On living harmoniously with one another

“We can have a world of peace,” Goodall said on Peace Day, 2018, which was also the 70th anniversary of the Universal Declaration of Human Rights. “We can move toward a world where we live in harmony with nature. Where we live in harmony with each other. No matter what nation we come from. No matter what our religion. No matter what our culture. This is where we’re moving towards.”

In recognition of the rights of animals

“In what terms should we think of these beings, nonhuman yet possessing so very many human-like characteristics?,” Goodall wrote in her book, Chimpanzees — Bridging the Gap. “How should we treat them? Surely we should treat them with the same consideration and kindness as we show to other humans; and as we recognize human rights, so too should we recognize the rights of the great apes? Yes.”
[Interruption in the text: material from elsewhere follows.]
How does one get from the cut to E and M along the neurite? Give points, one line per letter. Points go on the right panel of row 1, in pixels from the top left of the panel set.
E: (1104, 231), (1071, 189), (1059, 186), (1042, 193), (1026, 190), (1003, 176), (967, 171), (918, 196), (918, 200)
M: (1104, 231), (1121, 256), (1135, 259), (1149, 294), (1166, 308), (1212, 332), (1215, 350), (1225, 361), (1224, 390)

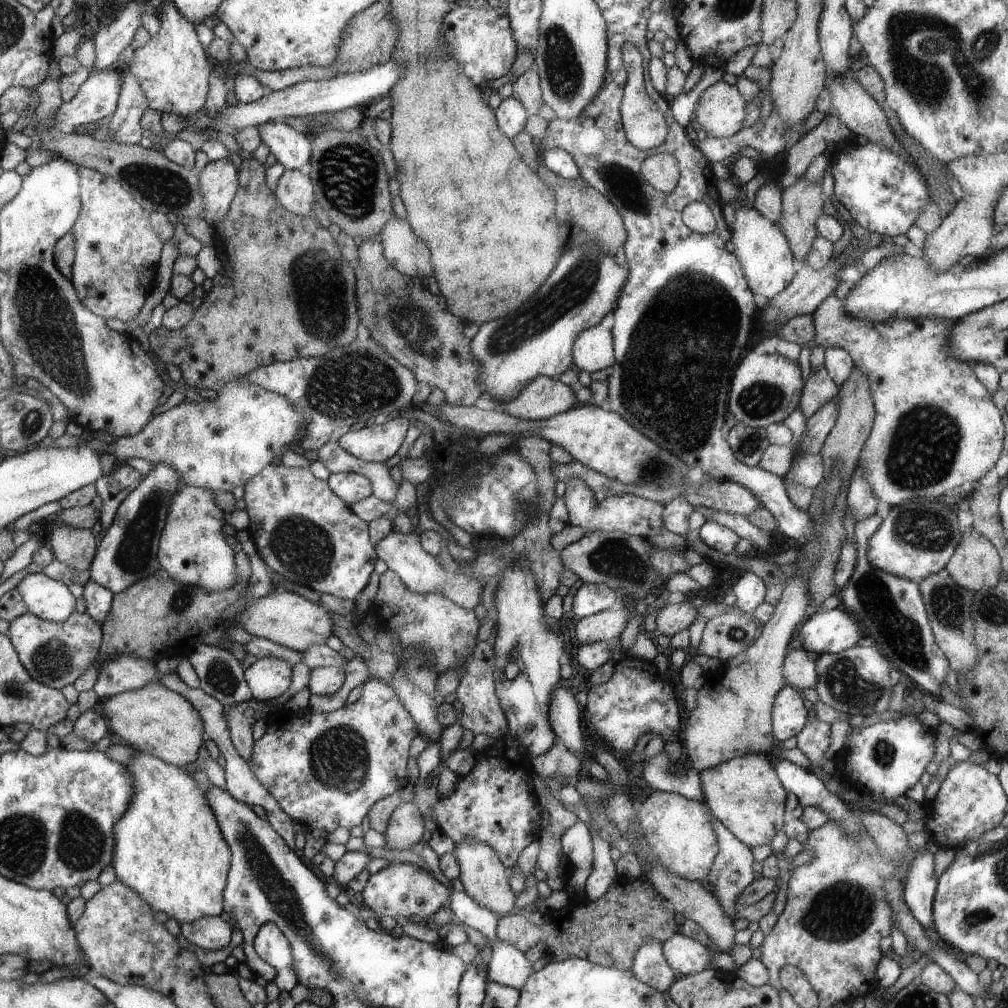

When reflecting on income disparity

“We can’t leave people in abject poverty, so we need to raise the standard of living for 80% of the world’s people, while bringing it down considerably for the 20% who are destroying our natural resources,” the naturalist said during an interview at the 2002 World Summit on Sustainable Development.

On the ethics of animal treatment

“The more we learn of the true nature of non-human animals, especially those with complex brains and corresponding complex social behavior, the more ethical concerns are raised regarding their use in the service of man — whether this be in entertainment, as “pets,” for food, in research laboratories, or any of the other uses to which we subject them,” Goodall reflected in her text, Through a Window: My Thirty Years with the Chimpanzees of Gombe.

On carnivores

“Thousands of people who say they ‘love’ animals sit down once or twice a day to enjoy the flesh of creatures who have been utterly deprived of everything that could make their lives worth living and who endured the awful suffering and the terror of the abattoirs— and the journey to get there— before finally leaving their miserable world, only too often after a painful death,” Goodall wrote in her 2003 book, The Ten Trusts.

When someone tried to say humans > chimps

“In some ways we’re not successful at all,” Dr. Goodall said in a 2007 interview with Discover magazine when she was asked, “If chimps are so much like us, why are they endangered while humans dominate the globe?”

“We’re destroying our home,” Goodall continued. “That’s not a bit successful. Chimpanzees, gorillas, orangutans have been living for hundreds of thousands of years in their forest, living fantastic lives, never overpopulating, never destroying the forest. I would say that they have been in a way more successful than us as far as being in harmony with the environment.

And, simply…

“The greatest danger to our future is apathy,” Goodall said in an August, 2002, Time interview.